Ectropión canino
Sistema
sensorial
Severidad
moderada
Contagiosa
No
Edad típica
adulto
Síntomas principales
- Párpado caído hacia fuera
- Conjuntivitis recurrente
- Lagrimeo crónico
¿Qué es?
El ectropión es lo contrario del entropión: el párpado inferior se gira hacia fuera, dejando expuesta la mucosa rosada interna y parte del ojo. Esa exposición continua reseca la superficie ocular y facilita que entren polvo, polen y otros irritantes, favoreciendo conjuntivitis de repetición.
Aparece sobre todo como una característica anatómica de razas con piel facial laxa y párpados pesados. Existen también formas adquiridas tras heridas, cicatrices o pérdida de tono muscular en perros mayores.
Cómo se manifiesta
El signo más visible es la “bolsa” rosada del párpado inferior caído. Suele acompañarse de lagrimeo crónico, secreción mucosa y enrojecimiento de la conjuntiva. El perro puede frotarse la cara o cerrar parcialmente el ojo cuando hace viento, frío o ambiente seco.
En casos leves se tolera bien y sólo causa molestias estéticas e infecciones puntuales. En casos marcados, las conjuntivitis se vuelven frecuentes y la sequedad puede empezar a dañar la córnea.
Diagnóstico y atención
El veterinario diagnostica el ectropión con una exploración ocular sencilla y descarta otras causas de conjuntivitis. En casos leves basta con manejo domiciliario: limpiezas suaves regulares y protección frente a corrientes de aire o ambientes muy polvorientos. En casos marcados o con complicaciones repetidas, la cirugía correctora del párpado es la opción definitiva.

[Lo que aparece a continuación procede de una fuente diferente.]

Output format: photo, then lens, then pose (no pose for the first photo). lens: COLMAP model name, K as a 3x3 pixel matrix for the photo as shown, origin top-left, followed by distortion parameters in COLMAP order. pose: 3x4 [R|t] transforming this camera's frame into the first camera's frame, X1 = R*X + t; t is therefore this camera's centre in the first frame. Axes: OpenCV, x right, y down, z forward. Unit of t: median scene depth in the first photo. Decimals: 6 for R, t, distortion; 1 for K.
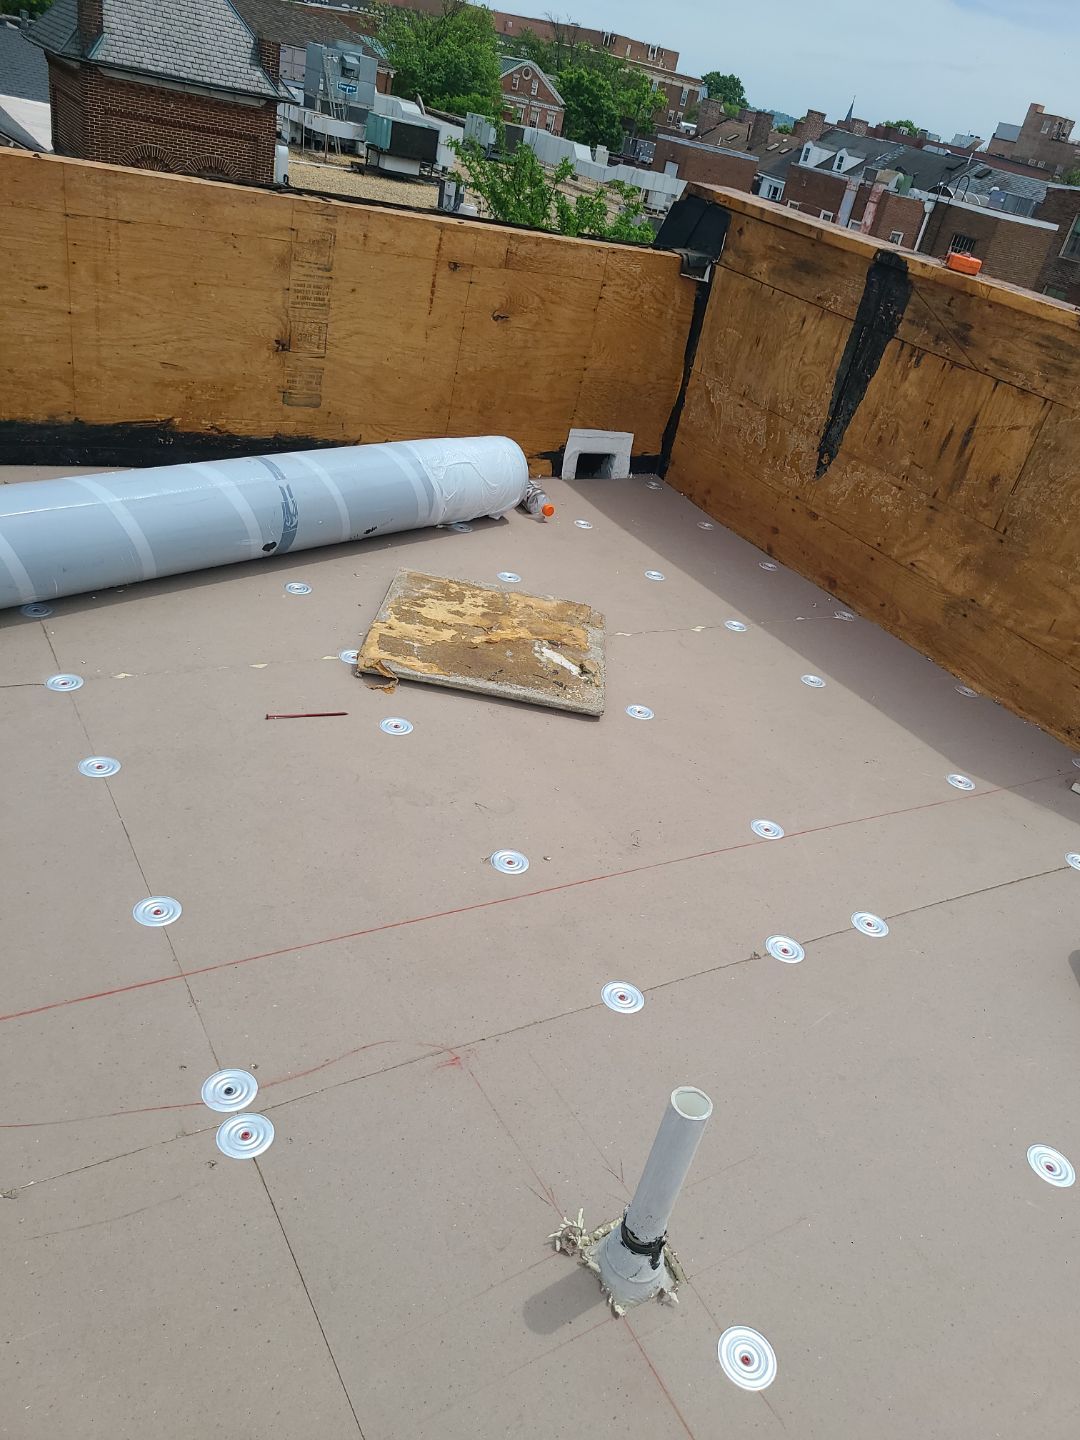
lens RADIAL K [[1039.2, 0, 540.0], [0, 1039.2, 720.0], [0, 0, 1]] dist [0.026550, -0.032524]
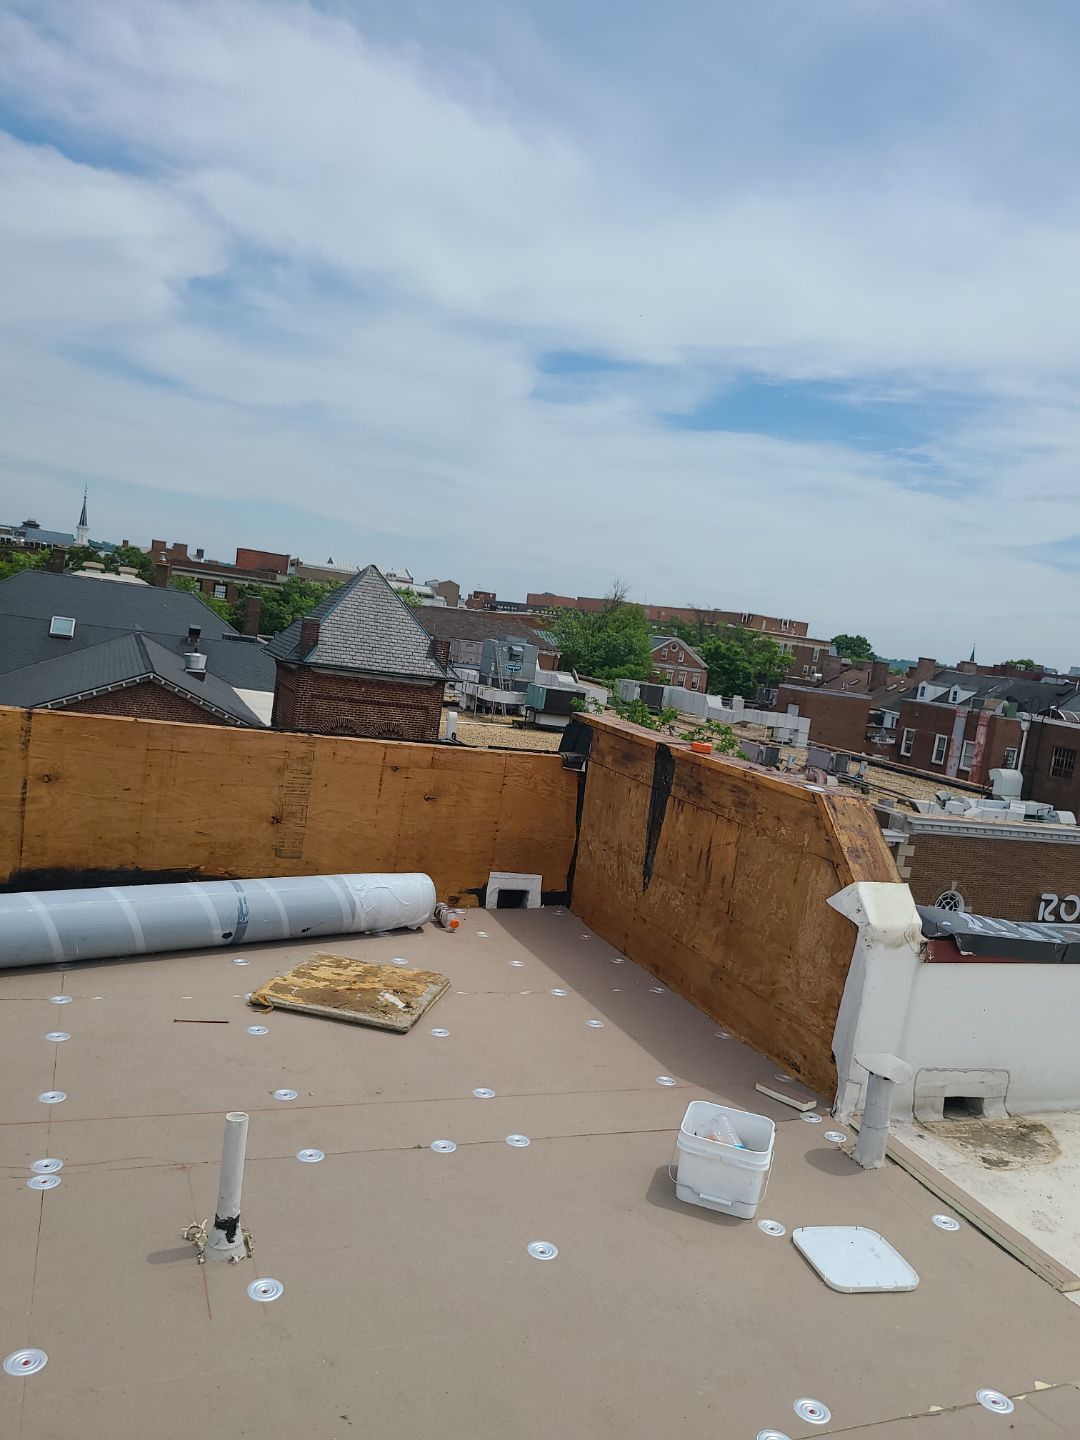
lens RADIAL K [[1039.9, 0, 573.6], [0, 1039.9, 719.7], [0, 0, 1]] dist [-0.001649, -0.009809]
pose [[0.989884, -0.059577, -0.128763, 0.369676], [-0.007634, 0.883883, -0.467647, 0.212207], [0.141673, 0.463899, 0.874486, -0.330950]]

Conviene acudir si aparece dolor, opacidad corneal o secreción purulenta abundante.
Prevención
Como ocurre con otras alteraciones palpebrales, la herramienta principal es la cría responsable, evitando reproducir ejemplares con párpados muy laxos. Una buena higiene ocular en razas predispuestas reduce la frecuencia de conjuntivitis secundarias.
Razas con mayor incidencia
Bloodhound, San Bernardo y Basset Hound son ejemplos clásicos, junto a otras razas con cabezas voluminosas y piel facial muy suelta.
Tras la enfermedad
El ectropión leve suele acompañar al perro toda la vida sin causar mayor problema, con seguimiento veterinario rutinario. Cuando se corrige quirúrgicamente, los resultados estéticos y funcionales son buenos, y la frecuencia de conjuntivitis baja de forma notable.